Tandaseru — WALHI Maluku Utara melakukan aksi kampanye urban dalam rangka memperingati Hari Bumi dengan mengangkat tema “Oligarki Merusak Bumi” di Kota Ternate, Jumat (22/4). Kampanye ini mengangkat konsep besar Krisis Iklim dan Perampasan Ruang Hidup atau Wilayah Kelola Rakyat (WKR).

Beberapa tuntutan penting disuarakan, terutama soal keberlanjutan hidup segala sub sistem, salah satunya adalah Selamatkan Pesisir dan Pulau-Pulau Kecil yang ada di wilayah Moloku Kie Raha.
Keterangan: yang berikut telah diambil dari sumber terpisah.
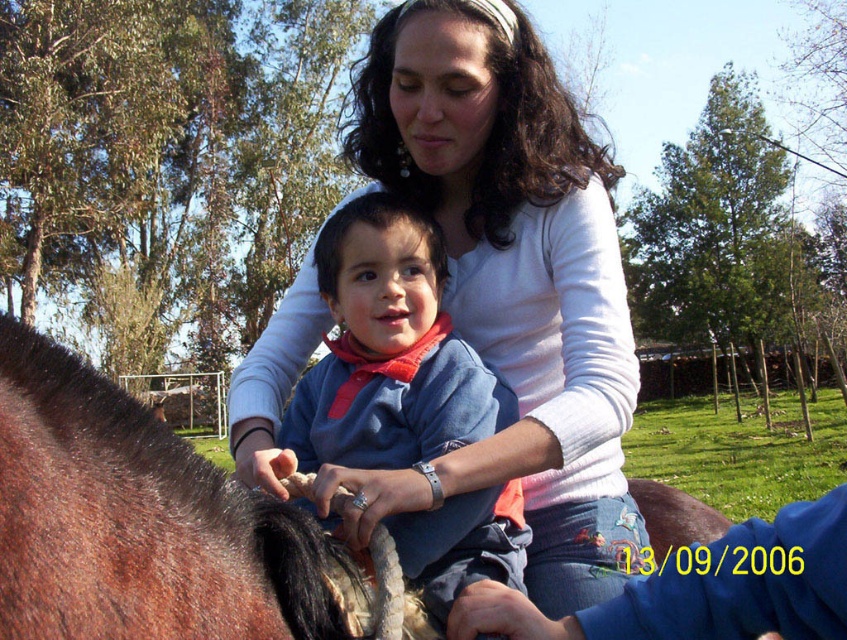
You are a photographer taking a picture of the scene. You need to ensure that the white matte shirt at center and the brown fuzzy horse at left are both clearly visible. Which object should you focus on first to ensure proper exposure, considering their sizes?

The white matte shirt at center is bigger than the brown fuzzy horse at left, so you should focus on the white matte shirt at center first to ensure proper exposure since larger objects require more attention to capture details accurately.

You are a photographer trying to capture a group photo of the brown fuzzy horse at left and the blue cotton shirt at center. Since the horse is smaller, where should you position them to make them appear the same size in the photo?

To make the brown fuzzy horse at left and the blue cotton shirt at center appear the same size in the photo, position the smaller brown fuzzy horse at left closer to the camera and the larger blue cotton shirt at center farther away. This adjustment balances their apparent sizes due to perspective.

You are standing at the center of the image. Which direction should you move to reach the brown fuzzy horse at left?

Since the brown fuzzy horse at left is located at point (x=136, y=520), you should move to the left to reach it.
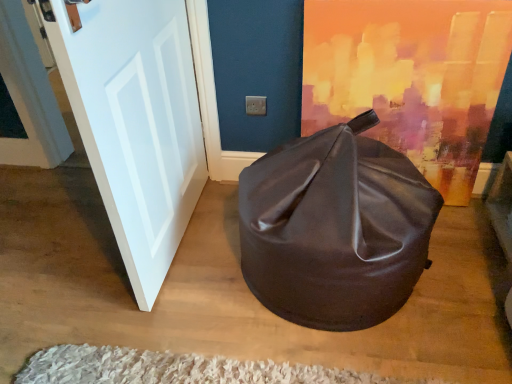
Question: Considering the positions of white shaggy rug at lower center and white glossy door at left in the image, is white shaggy rug at lower center wider or thinner than white glossy door at left?

Choices:
 (A) wide
 (B) thin

Answer: (A)

Question: Considering the positions of white shaggy rug at lower center and white glossy door at left in the image, is white shaggy rug at lower center bigger or smaller than white glossy door at left?

Choices:
 (A) small
 (B) big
“Provinsi Maluku Utara merupakan wilayah dengan beragam pulau, terdapat 805 pulau-pulau kecil maupun besar, 716 yang belum berpenghuni serta sisanya sudah ada penduduk (BPS Maluku Utara, 2019). Dengan luas wilayah 145.801.1 km, wilayah perairan seluas 78.06%, sedang luas wilayah daratan sebesar 21.94%. Ini berarti luas lautan lebih besar dari pada luas daratan. Selain itu wilayah yang berbentuk huruf K lebih kecil dari Sulawesi ini juga berada di jalur Wallacea dan CTI, termasuk juga daerah MGP (Merapi, Pertemuan jalur gempa lingkar pasifik, dan pulau-pulau kecil),” ungkap Wahida A. Abd Rahim, Manager Kampanye WALHI Maluku Utara, dalam siaran persnya.
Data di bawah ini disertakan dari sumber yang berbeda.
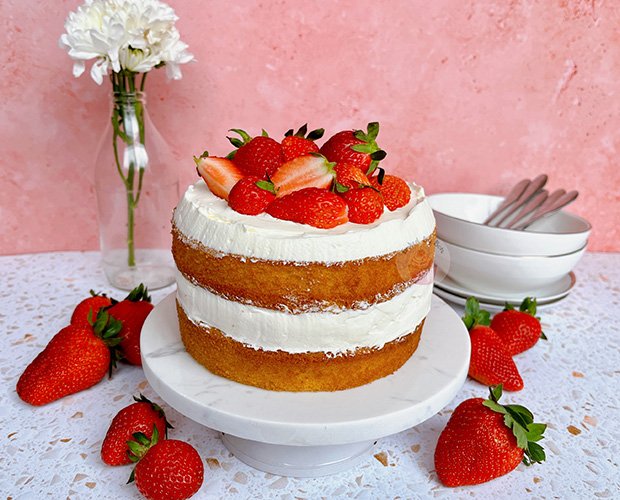
At what (x,y) coordinates should I click in order to perform the action: click on flower vase. Please return your answer as a coordinate pair (x, y). The height and width of the screenshot is (500, 620). Looking at the image, I should click on (108, 191).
Dengan demikian Maluku Utara rentan mengalami dampak dari krisis iklim berupa hilangnya pulau-pulau kecil, contohnya Pulau Pagama di Mangoli Kabupaten Kepulauan Sula, atau Pulau Tulang di Kabupaten Halmahera Utara yang mulai terkisis, terjadi juga perubahan pola cuaca, suhu, dan masalah lainnya, yang mengakibatkan pada pendapatan ekonomi warga menurun.

Kampanye urban WALHI Maluku Utara dalam peringatan Hari Bumi. (Istimewa)

“Sedangkan sebagian besar penghuninya adalah warga petani dan nelayan, mereka sangat bergantung pada alam, bagi orang Maluku Utara alam adalah sumber penghidupan dan kehidupan,” tutur Wahida.

Ironisnya, sambungnya, Maluku Utara kini menjadi dapur bagi oligarki perusak bumi. Apalagi saat ini arah kompas negara ditujukan ke negeri para raja dengan Proyek Strategis Nasional 2020-2024 yang lebih ke aktivitas investasi, sedang dalam sejarah pertambangan tidak ada investasi yang tak merusak.

“Sebut saja Weda Bay Nikel dan Kepulauan Obi yang menjadi Kawasan Industri di dalam proyek strategis nasional. Selain itu tercatat ada sekitar 127 IUP yang bercokol di Maluku Utara. Hal ini akan berdampak secara ekologis maupun ekonomi warga. Kalau satu saja ekosistem rusak, maka akan mempengaruhi ekosistem lainnya. Terlepas dari masalah ekologis, masalah kemanusiaan kian mencekik, dengan tidak meratanya hak-hak buruh di wilayah pertambangan, kekerasan seksual yang semakin meningkat,” paparnya.